- Text passage -
+--

There’s a non sequitor going from “dataflow isn’t everything” or “single threaded programs are simpler than multithreaded” to “tracking suspension is a valuable thing”. Maybe you have something in mind, but you haven’t presented a reason to make the jump between those statements.

I agree with both your initial statements, and don’t see where that implies there’s value in tracking suspension in function signatures. As far as I can tell, they’re totally unrelated

As I’ve said above, Loom threads v.s. Async Futures is orthogonal to your programming model: Actors, Futures (dataflow), Streams, “direct” code, etc. You can have either underlying implementation with any of the programming models. There’s nothing in virtual threads limiting us to dataflow concurrency only.

The only difference with Loom threads is you can block. You don’t have to, in which case you can continue using all the existing Future/Actor/Stream/etc. APIs entirely unchanged. The ability for Loom threads to block then allows you to simplify things, but it doesn’t force you to make any changes to the API of these async libraries that you don’t want.

+--

- Material shown -
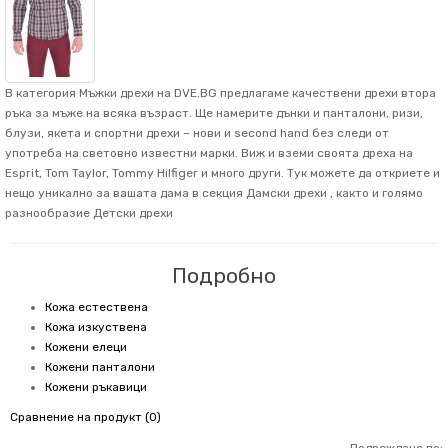
В категория Мъжки дрехи на DVE.BG предлагаме качествени дрехи втора
ръка за мъже на всяка възраст. Ще намерите дънки и панталони, ризи,
блузи, якета и спортни дрехи – нови и second hand без следи от
употреба на световно известни марки. Виж и вземи своята дреха на
Esprit, Tom Taylor, Tommy Hilfiger и много други. Тук можете да откриете и
нещо уникално за вашата дама в секция Дамски дрехи , както и голямо
разнообразие Детски дрехи
Подробно
Кожа естествена
Кожа изкуствена
Кожени елеци
Кожени панталони
Кожени ръкавици
Сравнение на продукт (0)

+--

- List of tasks -
• A. In the post about Loom threads, what is the only difference with Loom threads?
• B. Output the passage of the Loom threads post between "As I’ve said" and "you don’t want.", inclusive.

- Answers to this exercise -
• A. You can block.

• B.
As I’ve said above, Loom threads v.s. Async Futures is orthogonal to your programming model: Actors, Futures (dataflow), Streams, “direct” code, etc. You can have either underlying implementation with any of the programming models. There’s nothing in virtual threads limiting us to dataflow concurrency only.

The only difference with Loom threads is you can block. You don’t have to, in which case you can continue using all the existing Future/Actor/Stream/etc. APIs entirely unchanged. The ability for Loom threads to block then allows you to simplify things, but it doesn’t force you to make any changes to the API of these async libraries that you don’t want.